-- Quoted passage --
────────────────
If only a single short spool or yarn package is built up on the spool mandrel, the pressing force can be kept within the desired limits by well-known means. Here, the small differences in parallelism between the mandrel and the contact roll which arise as the yarn package builds up do not greatly affect the quality of the package. However, problems may arise in larger capacity operations and/or in machine structures wherein the contact rolls are loaded unevenly.

U.S. Pat. No. 4,106,710 proposes that a fork-shaped mount of a driving roll for contacting and rotating a yarn package should be supported on two diaphragm cylinders charged with compressed air, and that the desired pressure should be applied to the roll. These diaphragm cylinders have a complicated design, and they are pressed together as the diameter of the spool increases. This continuously raises the pressing pressure of the driving roll, until the mounting of the diaphragm cylinder is conducted radially away from the spool by means of a path sensor.

This known apparatus has the disadvantage that the pressing pressure of the contact roll is sensed only indirectly through the feed pressure of the diaphragm cylinders.

According to the present invention, apparatus is provided for monitoring the pressing force of the contact roll against the yarn package, so that the pressing force can be ascertained exactly at any time and its signals can be used as needed to control the applied pressure.
────────────────
-- Task data --
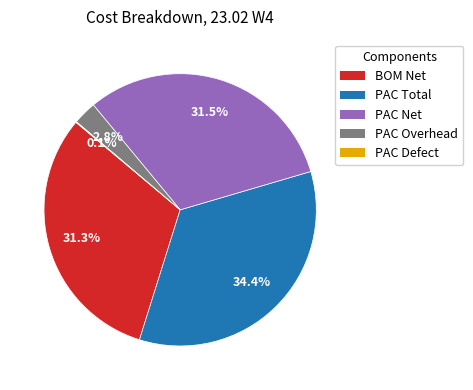

What percentage is NOT represented by PAC Net?

68.5%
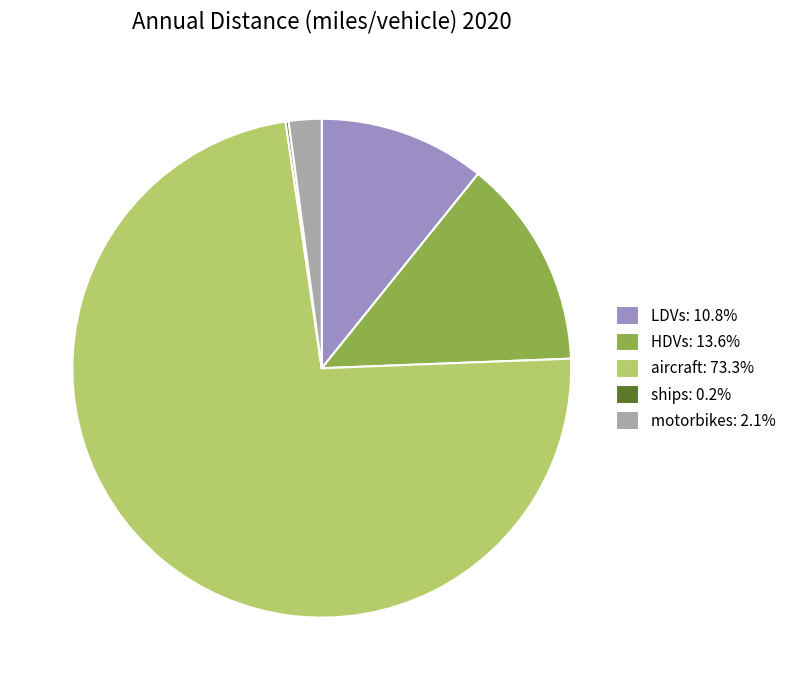

Combined, do LDVs: 10.8% and aircraft: 73.3% account for over 50%?

Yes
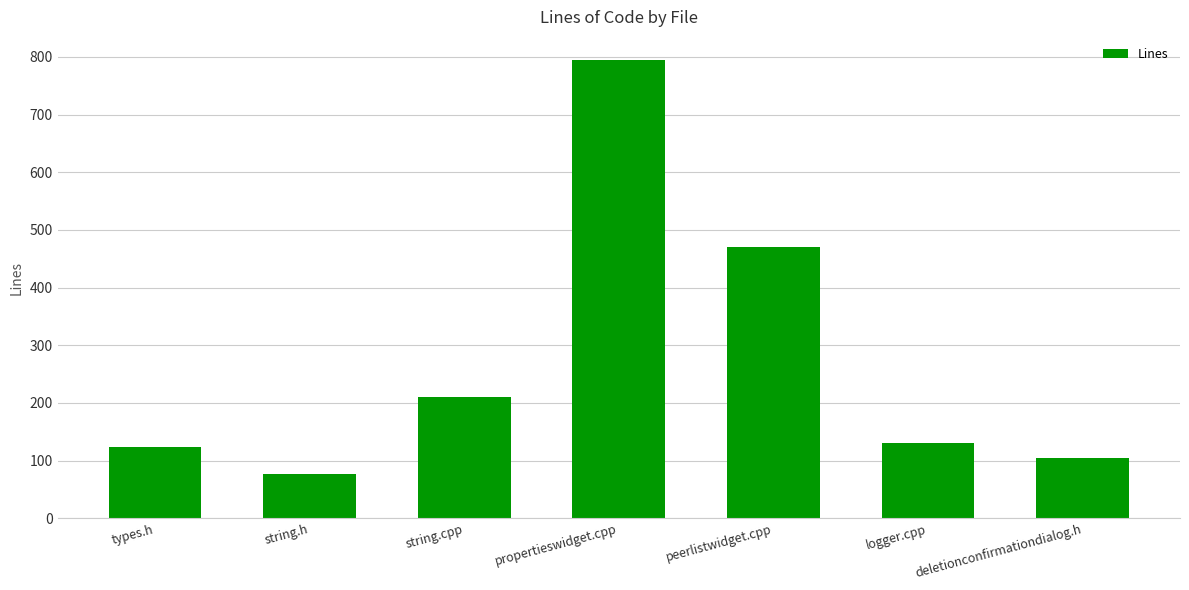

Reading left to right, what are all the values shown in this chart?

124	76	211	795	470	130	104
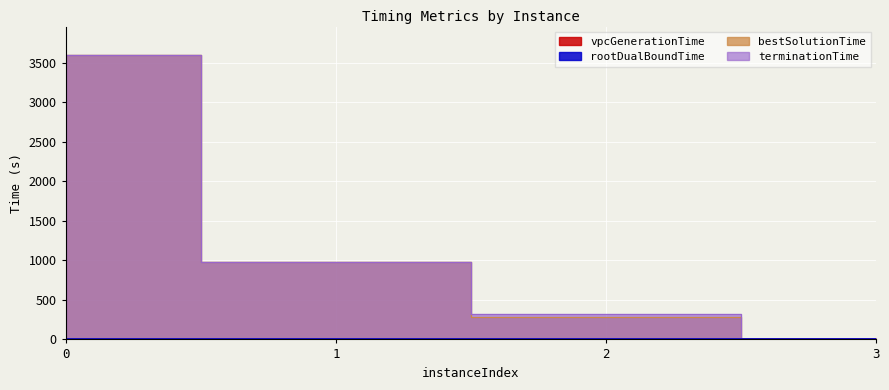

What is the minimum value shown in the chart?

0.1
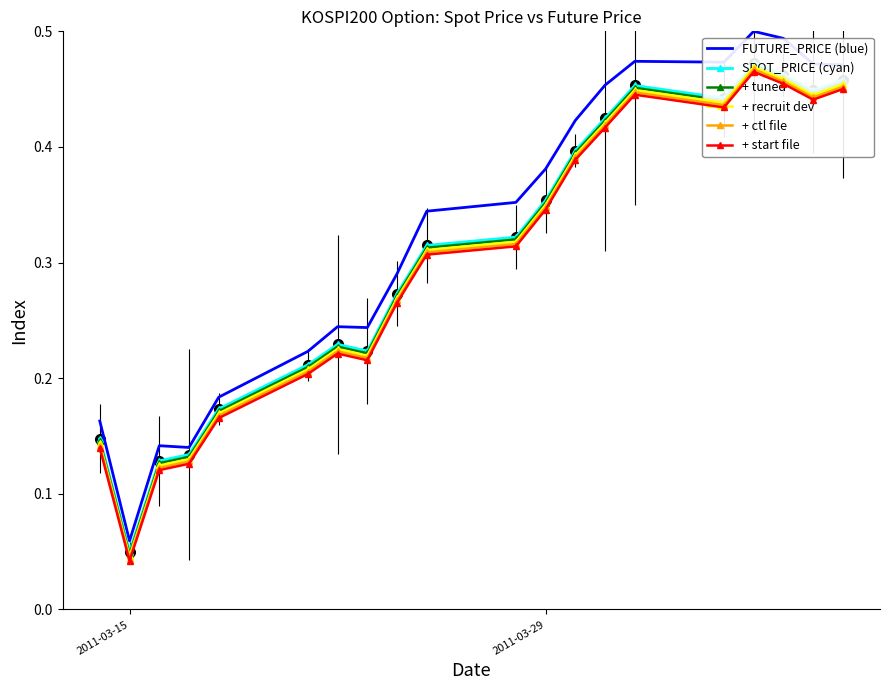

True or false: + recruit dev and FUTURE_PRICE (blue) intersect in this chart.

False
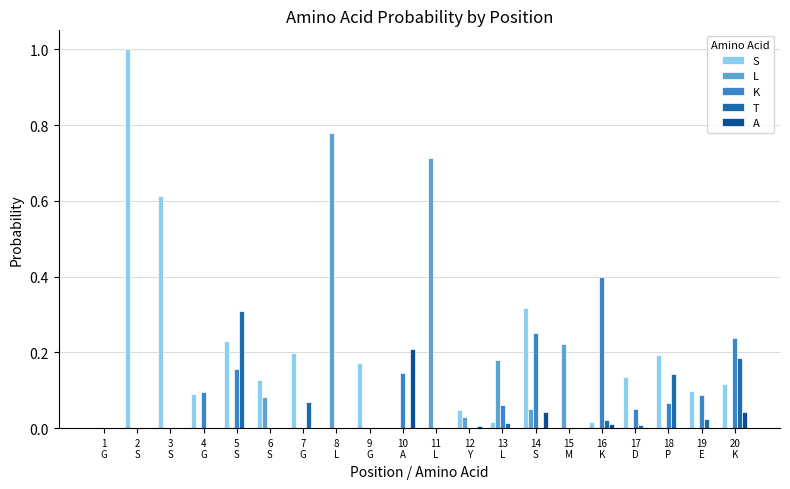

What is the highest value of the K series?

0.4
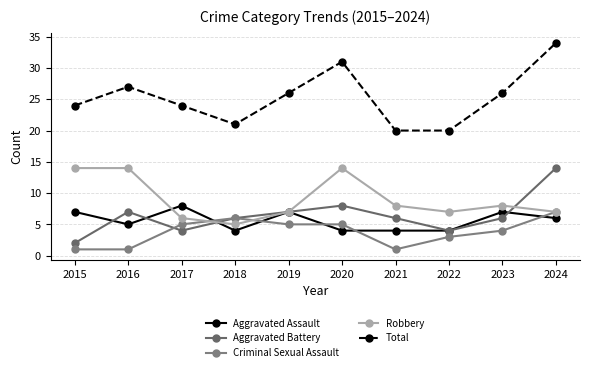

Which series has the largest total across all categories?

Total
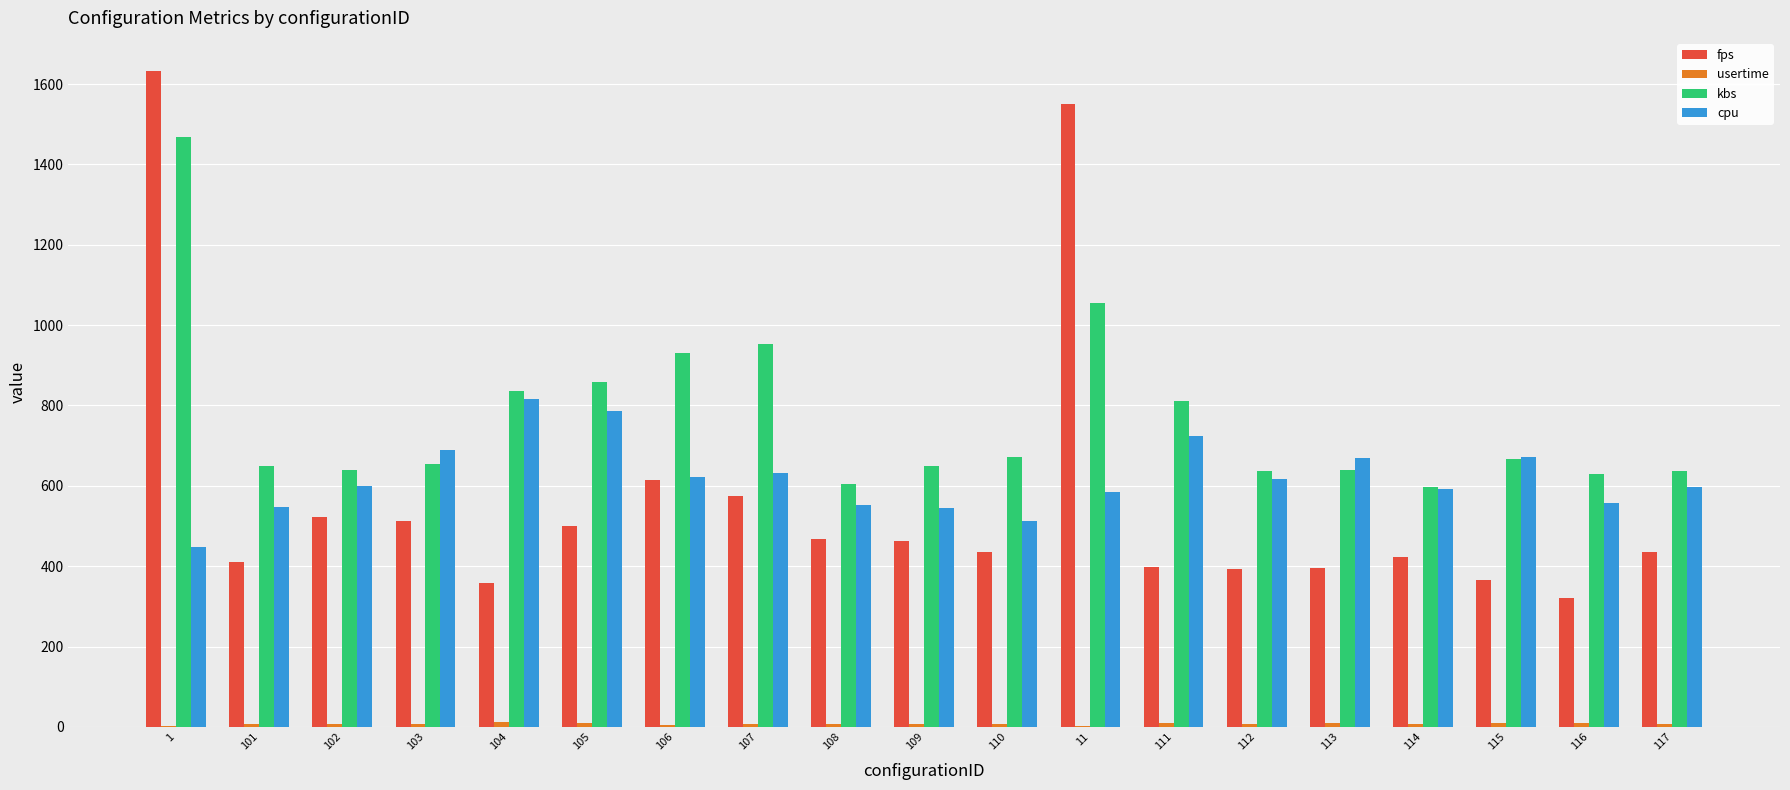

Which series changed the most between 104 and 108?

cpu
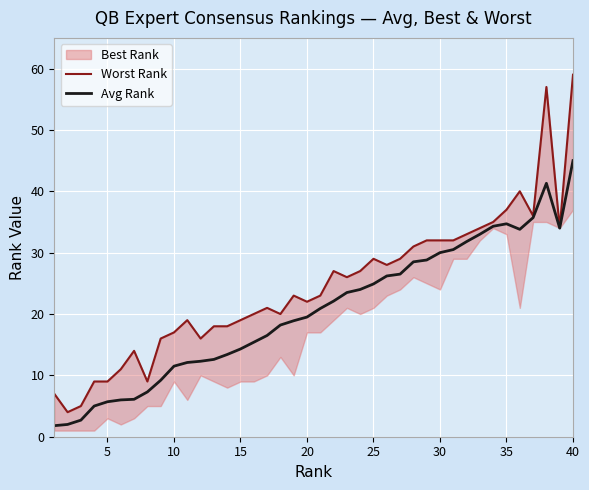

What is the sum of all Avg Rank values?

820.0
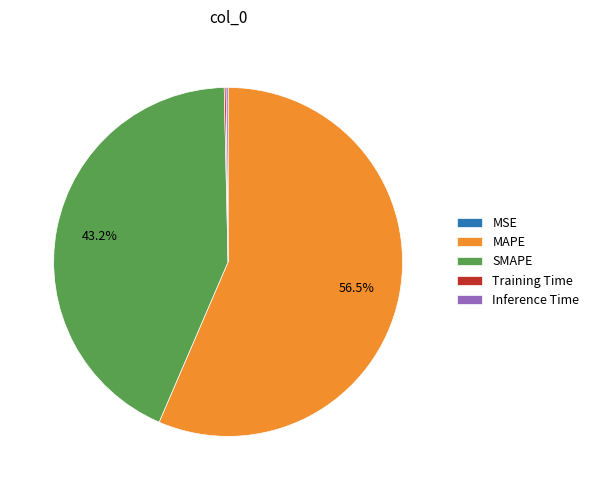

Which category has the biggest portion of the pie?

MAPE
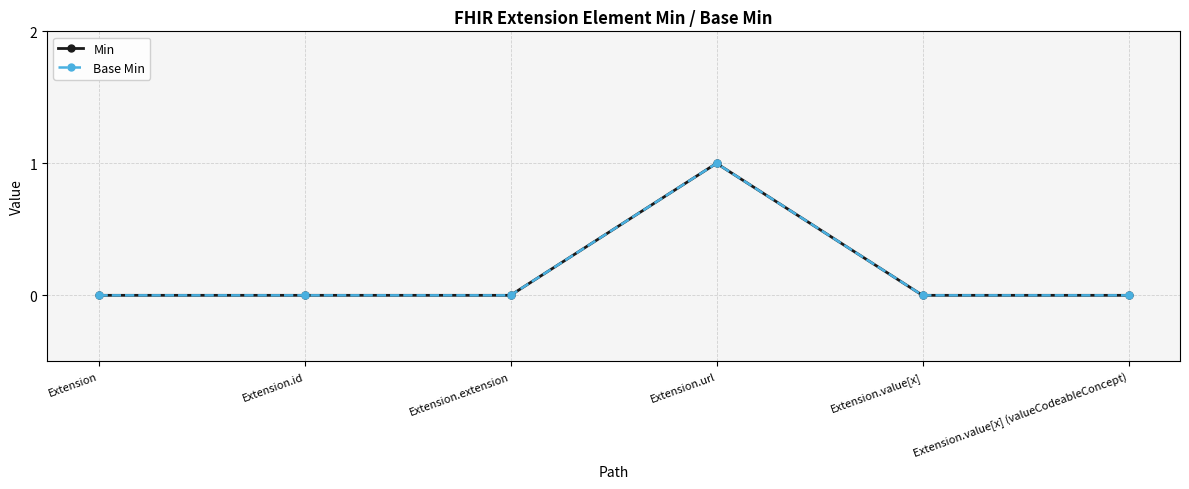

Is the value of Min at Extension.extension greater than the value of Base Min at Extension?

No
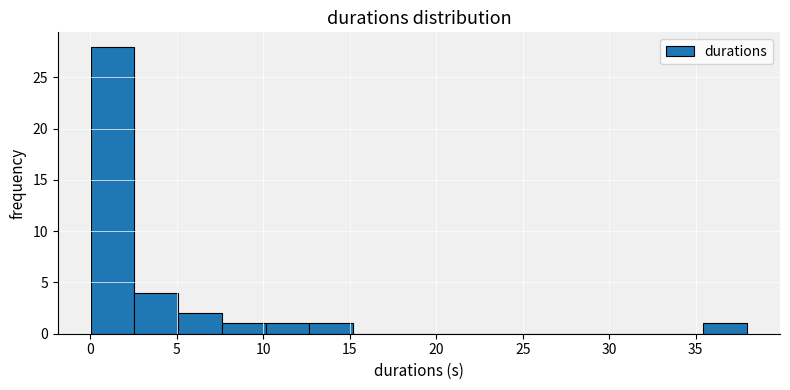

Over which range of the x-axis is the bar tallest?

0.0 to 2.5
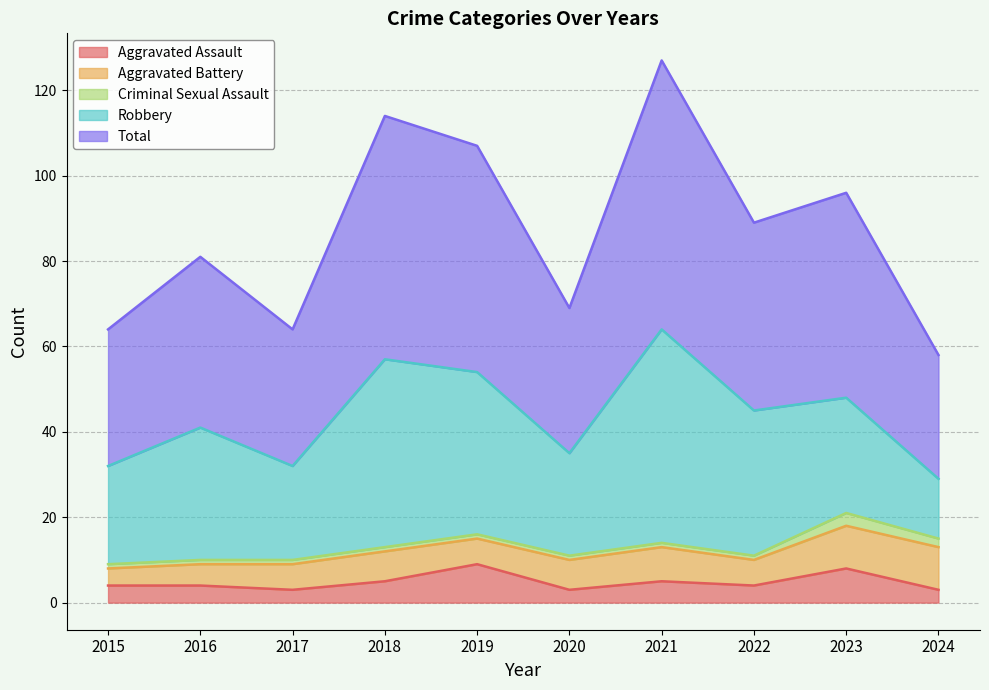

What is the difference between the Aggravated Battery values at 2019 and 2024?

4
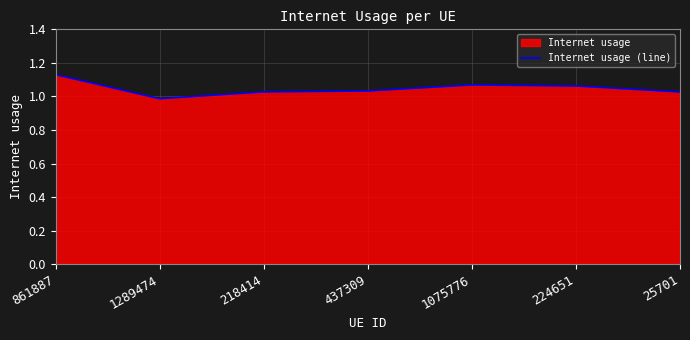

What is the label of the 5th point from the left?

1075776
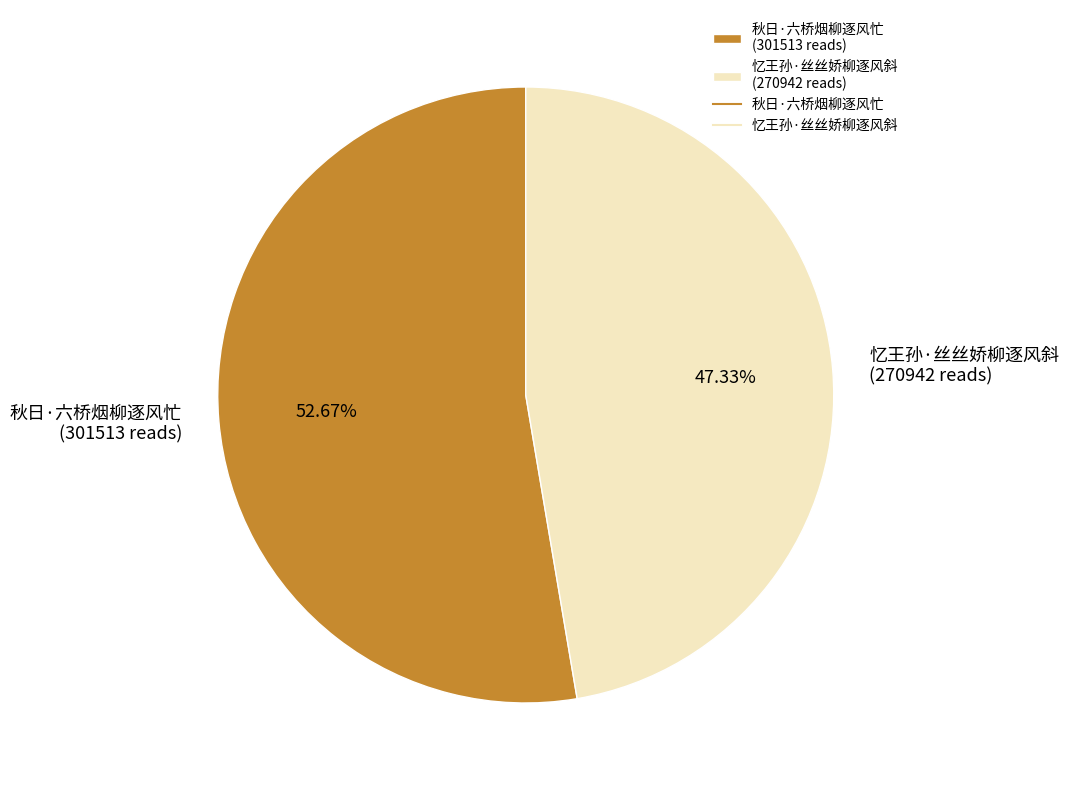

Do 秋日·六桥烟柳逐风忙 and 忆王孙·丝丝娇柳逐风斜 together represent more than half of the pie?

Yes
────────────────
-- Tasks to complete --
(A) Reproduce verbatim the part of the records that opens with the line containing "Is the value" and runs through the end of the records, omitting the pictures.
(B) Extend the text on measuring the pressing force of a contact roll against a yarn package, starting right after its final sentence.

-- Responses in order --
(A)
Is the value of Min at Extension.extension greater than the value of Base Min at Extension?

No

Over which range of the x-axis is the bar tallest?

0.0 to 2.5

What is the difference between the Aggravated Battery values at 2019 and 2024?

4

What is the label of the 5th point from the left?

1075776

Do 秋日·六桥烟柳逐风忙 and 忆王孙·丝丝娇柳逐风斜 together represent more than half of the pie?

Yes

(B)
Connecting a transducer or dynamometer directly between the contact roll shaft and the means for supporting this shaft makes it possible to sense with great precision changes in the pressing force of the contact roll at the surface of the yarn package. In particular, even small deviations from the parallelism of the axes of the mandrel and the contact roll shaft can readily be ascertained, and the resulting signal can be used for corrective measures. Such deviations may arise, for example, as increasingly heavy yarn packages on a cantilever mandrel in a yarn winding machine cause the mandrel axis to tilt down away from the machine frame.

The degree to which the control of the press-on pressure is affected can be minimized by using a so-called "short-path" measuring arrangement. The dynamometers or sensor preferably are placed on the shaft ends or in the area of the shaft ends to make it possible advantageously to sense the forces at the nearest possible point to the yarn package surface. A bending of the mount and/or other parts thus does not affect materially the results or the measurement.

Dynamometer bearings, which are placed directly on the contact roll shaft, can be used economically to perform the force measurement using commercial elements.

Other transducer or pressure sensor elements inserted at locations between the ends of the contact roll shaft make it possible to sense and control the press-on pressure in the central region of the contact roll. In this way, the press-on pressure on each individual spool or yarn package can also be monitored, if a plurality of spools are simultaneously built up next to one another on a spool mandrel. The signals from the dynamometers can be displayed and processed individually or as a total.

This creates the preconditions for influencing the pressing force on the yarn package parallel to its rotation axis or to make appropriate corrections in case there is a lack of parallelism. Also, the signals from the sensors can advantageously be used to monitor the rotational speed in dependence on the press-on pressure, if desired.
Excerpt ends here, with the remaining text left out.